[Opening DATASET RECORDS section]
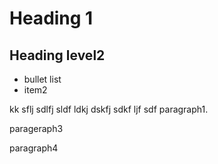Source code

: # Heading 1

## Heading level2

- bullet list
- item2

kk sflj sdlfj sldf ldkj dskfj sdkf ljf sdf paragraph1.

parageraph3





paragraph4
[Closing DATASET RECORDS section]
:: GOAL OF THE EXERCISE ::
Rewrite the source text of all the records, replacing "Heading" with "Title" and keeping everything else the same. Leave the pictures out.

:: ANSWER TO THIS EXERCISE ::
Source code

: # Title 1

## Title level2

- bullet list
- item2

kk sflj sdlfj sldf ldkj dskfj sdkf ljf sdf paragraph1.

parageraph3





paragraph4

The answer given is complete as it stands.